We must push on with the fight against discrimination
Picture this: a world where there are an equal number of women to men recognised in publications like Forbes. Where it’s just as common to hear of female CEOs (and PM’s, presidents, directors… you get the gist) as male ones. Where there is zero gender bias in the workplace. Some may say we’re well on the way, but if there’s one thing all of the women we spoke to would emphatically agree with – it’s that well on the way is not enough. (And that’s if you even agree that we’re ‘well’ on the way at all).
“I can only hope that one day, as organisation's like ours succeed, the community we've worked so hard to form can extend into society to create a new norm for discrimination and oppression in the workplace,” Linnae from the University of Washington tells us, speaking about their scholarship’s mission to eradicate the discrimination that women face every day.

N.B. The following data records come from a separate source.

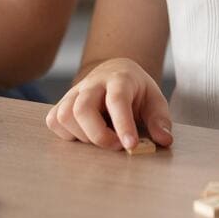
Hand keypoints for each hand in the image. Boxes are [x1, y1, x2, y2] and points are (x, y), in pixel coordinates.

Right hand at [44, 58, 171, 150]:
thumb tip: (163, 140)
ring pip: (65, 115)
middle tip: (117, 145)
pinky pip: (54, 121)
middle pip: (82, 108)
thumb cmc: (136, 90)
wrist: (115, 71)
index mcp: (119, 79)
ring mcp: (74, 92)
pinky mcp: (62, 103)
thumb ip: (160, 119)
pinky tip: (85, 135)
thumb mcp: (154, 100)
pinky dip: (67, 134)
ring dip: (83, 136)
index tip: (131, 145)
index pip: (117, 100)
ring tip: (102, 138)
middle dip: (98, 135)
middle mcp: (93, 83)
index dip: (123, 124)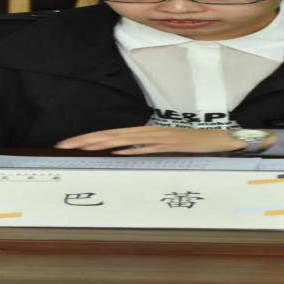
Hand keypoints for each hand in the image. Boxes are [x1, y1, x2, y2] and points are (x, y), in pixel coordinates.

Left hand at [55, 126, 273, 154]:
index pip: (111, 134)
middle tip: (65, 144)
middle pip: (112, 134)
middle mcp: (149, 131)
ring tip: (84, 146)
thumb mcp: (163, 146)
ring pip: (126, 138)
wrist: (218, 138)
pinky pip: (149, 147)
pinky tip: (118, 151)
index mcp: (145, 132)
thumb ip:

In the same vein, Lashawn of BlkWomensHustle describes how, “There are women making power moves who haven't made it to recognisable publications like Forbes or Black Enterprise, but whose work is worth acknowledging,” going on to describe how her organisation’s main goals is to make sure these women are recognised and celebrated.
We may be well on the way, we may be nowhere near. But one thing that’s certain is that we must not give up in our efforts to create a world where all women are equally as celebrated and encouraged as men.

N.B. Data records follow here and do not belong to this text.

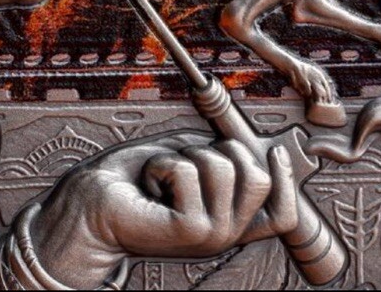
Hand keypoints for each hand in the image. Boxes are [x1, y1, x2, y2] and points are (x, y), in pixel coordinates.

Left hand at [29, 134, 297, 288]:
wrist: (92, 202)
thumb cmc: (134, 178)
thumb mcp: (187, 161)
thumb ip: (221, 159)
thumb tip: (252, 145)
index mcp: (229, 219)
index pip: (282, 213)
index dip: (288, 180)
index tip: (277, 152)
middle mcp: (226, 233)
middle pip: (257, 176)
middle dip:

It is essential that women are given – and continue to be given – a voice
“I set up Woman Fest UK, because the world needs a new story – and this is a place that those whose voices have been taken out of it can begin to tell a new one,” Tiana Jacout tells us in a goosebump-inducing summary of the festival she co-founded. Unlike your Glastonburys, Readings and Coachellas, Woman Fest UK is a 100% collaborative project, where the guests are also the headliners and half of all profits go to vital women’s charities, such as the Somerset and Avon Rape and Sexual Abuse Support charity. It’s a place where women can come together to celebrate all that makes them female, and to – as Tiana puts it – give them a voice while reworking the “strands of Sisterhood back together”.
What’s interesting is that Tiana wasn’t the only one to mention an urge to give women a voice. Going back to the University of Washington’s Women in Business Scholarship, Linnae talks about how their organisation was established to give women “a space where their voices could be heard”. Marie also spoke of how one of the main focuses of the ASB is to give its members a “greater combined voice”.
It’s another notably close alignment of ideas from a diverse set of women – each of which is clearly passionate about tackling the issue of their own gender’s voicelessness, all too recently highlighted by the likes of the Me Too and Time’s Up movements. And when you think about it, it all kind of comes full circle, drawing us back to that little but loaded word, ‘support’.
From giving women the voice they have a right to, through to tackling discrimination and lifting one another up, the only way we’re all going to make things change for the better is through working together.
That pretty much sums up the resounding and collective message of the inspiring women we interviewed in order to write this article. But there’s just one question left to answer…
How will YOU help forge a gender equal world?